The techniques target the hooks used by EDRs. The first method bypasses the fork function and makes direct kernel system calls instead. Although successful against all three EDRs tested, this hook bypass has the potential to make some EDRs suspicious, so it’s not foolproof.
Nohl and Gimenez
The second technique, when performed in a dynamic link library file also worked against all three EDRs. This involves using only fragments of hooked functions to avoid triggering hooks. For this, the malware makes indirect system calls. (A third technique involving open functions worked against one EDR, but was too dubious to fool the other two test subjects.)
Nohl and Gimenez
In the lab, the researchers used each bypass technique to insert two commonly used pieces of malware — one called Cobalt Strike and one called Silver — into both the .exe and .dll files. One of the EDRSs — the researchers did not specify which one — failed to detect any of the samples. The other two EDRs failed to detect samples from the .dll file when using either technique. For good measure, the researchers also tested a generic antivirus solution.
Nohl and Gimenez
The researchers estimated the typical lead time required for a malware compromise of a large corporate or organizational network by a team of four experts to be about eight weeks. While evasion of EDR is believed to slow down the process, the discovery that two relatively simple techniques can reliably bypass this protection means that malware developers may not need as much extra work as some think.
Nohl wrote: “Overall, EDRs add about 12 percent or a week to the hacking effort when a large corporation is compromised—depending on the typical execution time of a red team exercise.”
Researchers presented their findings at the Hack in the Box security conference in Singapore last week.
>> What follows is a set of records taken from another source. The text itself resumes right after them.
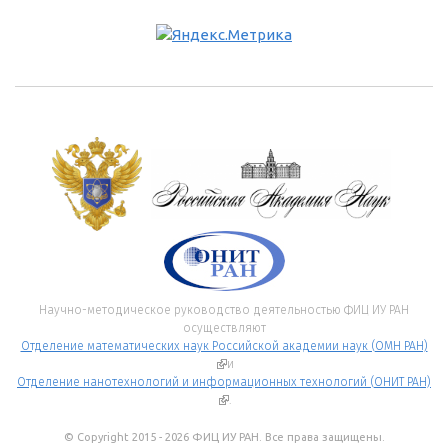
Научно-методическое руководство деятельностью ФИЦ ИУ РАН
осуществляют
Отделение математических наук Российской академии наук (ОМН РАН)
(внешняя ссылка)
и
Отделение нанотехнологий и информационных технологий (ОНИТ РАН)
(внешняя ссылка)
.
© Copyright 2015 - 2026 ФИЦ ИУ РАН. Все права защищены.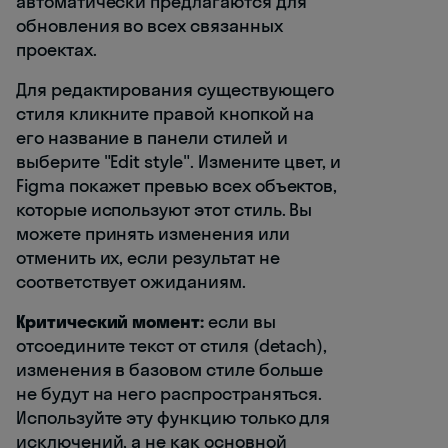
автоматически предлагаются для
обновления во всех связанных
проектах.
Для редактирования существующего
стиля кликните правой кнопкой на
его название в панели стилей и
выберите "Edit style". Измените цвет, и
Figma покажет превью всех объектов,
которые используют этот стиль. Вы
можете принять изменения или
отменить их, если результат не
соответствует ожиданиям.
Критический момент:
если вы
отсоедините текст от стиля (detach),
изменения в базовом стиле больше
не будут на него распространяться.
Используйте эту функцию только для
исключений, а не как основной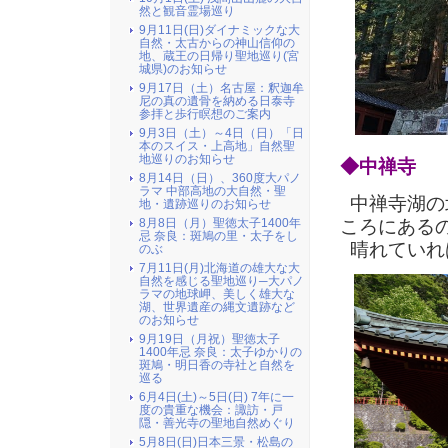
然と観音霊場巡り
9月11日(日)ダイナミックな大
自然・太古からの神山信仰の
地、蔵王の日帰り聖地巡り(宮
城県)のお知らせ
9月17日（土）名古屋：釈迦牟
尼の真の遺骨を納める日泰寺
参拝と歩行瞑想のご案内
9月3日（土）～4日（日）「日
本のスイス・上高地」自然聖
地巡りのお知らせ
◆中禅寺
8月14日（日）、360度大パノ
ラマ 中部高地の大自然・聖
中禅寺湖の
地・遺跡巡りのお知らせ
ころにある
8月8日（月）聖徳太子1400年
忌 奈良：斑鳩の里・太子をし
晴れていれ
のぶ
7月11日(月)北海道の雄大な大
自然を感じる聖地巡り─大パノ
ラマの地球岬、美しく雄大な
湖、世界遺産の縄文遺跡など
のお知らせ
9月19日（月祝）聖徳太子
1400年忌 奈良：太子ゆかりの
斑鳩・明日香の寺社と自然を
巡る
6月4日(土)～5日(日) 7年に一
度の貴重な機会：諏訪・戸
隠・善光寺の聖地自然めぐり
5月8日(日)日本三景・松島の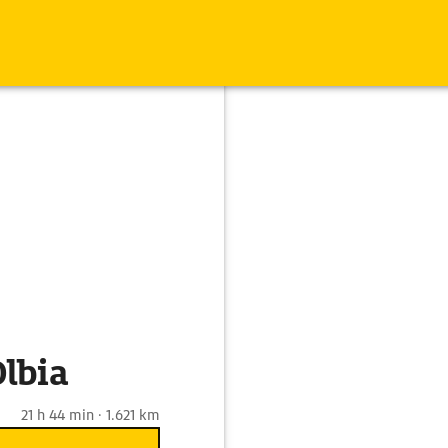
Olbia
21 h 44 min · 1.621 km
Nohl said EDR makers should focus on detecting malicious behavior more generally, rather than just triggering the specific behavior of the most popular hacking tools, such as Cobalt Strike. The extreme focus on specific behavior makes EDR evasion “too easy for hackers using more bespoke tools,” Nohl writes.
“In addition to better EDRs on endpoints, we still see potential in dynamic analysis within sandboxes,” he said. “These can run in the cloud or connect to email gateways or web proxies and filter malware before it reaches the endpoint.”